New antibiotics could be discovered in the future by deciphering “silent” genetic codes in bacteria that manufacture unknown natural products. The technique uses computers to predict the chemical structures of suspected antibiotic natural products, which can then be synthesized, providing a much-needed pathway for new drugs to address the current global public health crisis of antibiotic resistance.
An estimated 1.2 million people die each year from drug-resistant infections. The resistance is expected to kill 300 million people by 2050 and cost the global economy $100 trillion (£80 billion). There is therefore a pressing need to discover drugs that fight pathogens in new ways that bypass existing resistance mechanisms.
Many antibiotics currently used in the clinic are derived from bacteria. It is believed that bacteria evolved the ability to produce antibiotics as part of an arms race against other bacteria competing for limited resources. As such, their genetics offer a potentially rich vein of potent antibiotic compounds, each encoded by unique clusters of two or more genes.
Sequencing of the bacterial genome has identified many clusters of biosynthetic genes that code for natural products, and many are thought to be antibiotics. But knowing exactly what these genes do has been a challenge because too often bacteria grown in the lab simply cannot be coerced into producing all the compounds they are genetically capable of making, resulting in many sequences of groups of genes remain “silent”.

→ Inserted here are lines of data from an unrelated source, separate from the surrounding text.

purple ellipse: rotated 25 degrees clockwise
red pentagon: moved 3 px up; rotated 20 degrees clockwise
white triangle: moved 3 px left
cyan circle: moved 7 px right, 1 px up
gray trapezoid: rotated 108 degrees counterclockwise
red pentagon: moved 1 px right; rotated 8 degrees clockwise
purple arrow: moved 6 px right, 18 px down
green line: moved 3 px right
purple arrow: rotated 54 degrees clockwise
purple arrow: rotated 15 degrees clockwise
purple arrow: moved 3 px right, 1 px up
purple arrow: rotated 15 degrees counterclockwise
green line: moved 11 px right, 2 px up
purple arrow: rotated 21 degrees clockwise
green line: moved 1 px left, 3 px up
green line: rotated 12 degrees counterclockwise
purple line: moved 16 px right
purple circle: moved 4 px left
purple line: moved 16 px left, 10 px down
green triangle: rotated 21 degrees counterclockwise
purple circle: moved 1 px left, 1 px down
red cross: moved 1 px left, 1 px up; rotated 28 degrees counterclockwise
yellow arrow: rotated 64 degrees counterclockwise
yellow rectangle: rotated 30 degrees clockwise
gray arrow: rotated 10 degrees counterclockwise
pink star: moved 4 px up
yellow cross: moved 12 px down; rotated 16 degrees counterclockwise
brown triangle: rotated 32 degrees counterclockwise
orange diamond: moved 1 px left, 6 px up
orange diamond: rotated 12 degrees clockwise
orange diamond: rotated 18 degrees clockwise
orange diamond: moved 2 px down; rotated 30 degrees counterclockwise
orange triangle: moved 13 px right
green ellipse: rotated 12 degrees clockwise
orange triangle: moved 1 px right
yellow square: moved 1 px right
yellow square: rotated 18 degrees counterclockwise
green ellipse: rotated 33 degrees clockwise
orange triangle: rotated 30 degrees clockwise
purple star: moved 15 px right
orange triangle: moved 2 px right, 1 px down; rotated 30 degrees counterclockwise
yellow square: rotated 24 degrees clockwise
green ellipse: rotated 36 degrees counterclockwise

In an effort to break this silence and find new antibiotics, Sean BradyThe laboratory at Rockerfeller University in the United States has now developed a “no biology” technique that exploits libraries of sequenced bacterial genomes to identify and manufacture promising compounds, called synthetic-bioinformatic natural products, or syn- BNP.
“Instead of decoding genetic instructions using natural biological processes, bioinformatics algorithms are used to predict the chemical structures produced by bacteria, and then chemical synthesis is used to construct these potential antibiotics,” says Brady.
The team began by searching 10,000 bacterial genomes for a gene coding for a lipopeptide enzyme, commonly seen in gene clusters producing known lipopeptide antibiotics. Finding 3426 gene clusters with this gene, the researchers then constructed an evolutionary tree to identify all clusters that were not associated with known lipopeptides. This led them to focus on a distinct group of lipopeptide genes in the genome of Paenibacillus mucilaginosus.
Bioinformatics algorithms then predicted eight potential compounds produced by the gene cluster, and the team synthesized them chemically. When they tested them for their antibacterial activity, the researchers found that one of the new structures, which they called cilagicin, was able to kill multidrug-resistant Gram-positive bacteria.
Further experiments revealed a lack of detectable resistance, likely due to the fact that cilagicine has two distinct molecular targets that kill bacteria by disrupting cell wall construction, making it more difficult for resistance to evolve. However, when cilagicine was tested in infected mice, it became apparent that the drug lost its antibacterial potency in the presence of serum, likely because it binds unproductively to serum proteins. The team solved this problem by modifying the lipid component of cilagicine with biphenyl to produce an analogue, cilagicine BP.
“Advances in genomics and chemistry have allowed scientists to dig deeper than ever to uncover these powerful antibiotic weapons, like the Brady group did with cilagicine,” says ian seple who studies the chemical synthesis of antibiotics at the University of California, San Francisco. “The resulting modified cilagicine BP is a promising starting point for a new class of antibiotics. Typically, multidisciplinary approaches like these play a major role in the discovery of next-generation antibiotic candidates,” adds Seiple.
“This is an interesting approach that has led to the successful discovery of new antibiotics active against Gram-positive bacteria,” comments Laura Piddockscientific director of Global Partnership for Antibiotic Research and Development. “I hope the authors now apply it to discover new antibiotics active against Gram-negative bacterial species, pathogens that the World Health Organization has identified as a key priority for new treatments.”
Previous work by Brady’s team used the syn-BNP approach to overcome the resistance of Gram-negative bacteria to the antibiotic colistin – an antibiotic of last resort – another lipopeptide antibiotic. The technique revealed an improved, natural analogue of colistin called macolacin, which the researchers further optimized. The approach isn’t limited to antibiotic discovery either, with Brady’s lab recently reporting the discovery of a powerful anti-cancer compound.
“That’s just the tip of the iceberg,” Brady says. “The number of sequenced silent biosynthetic gene clusters already far exceeds the number of characterized natural products. We hope that the syn-BNP method can be used to uncover an increasingly diverse collection of new bioactive molecules inspired by this vast and rapidly growing pool of silent biosynthetic gene clusters.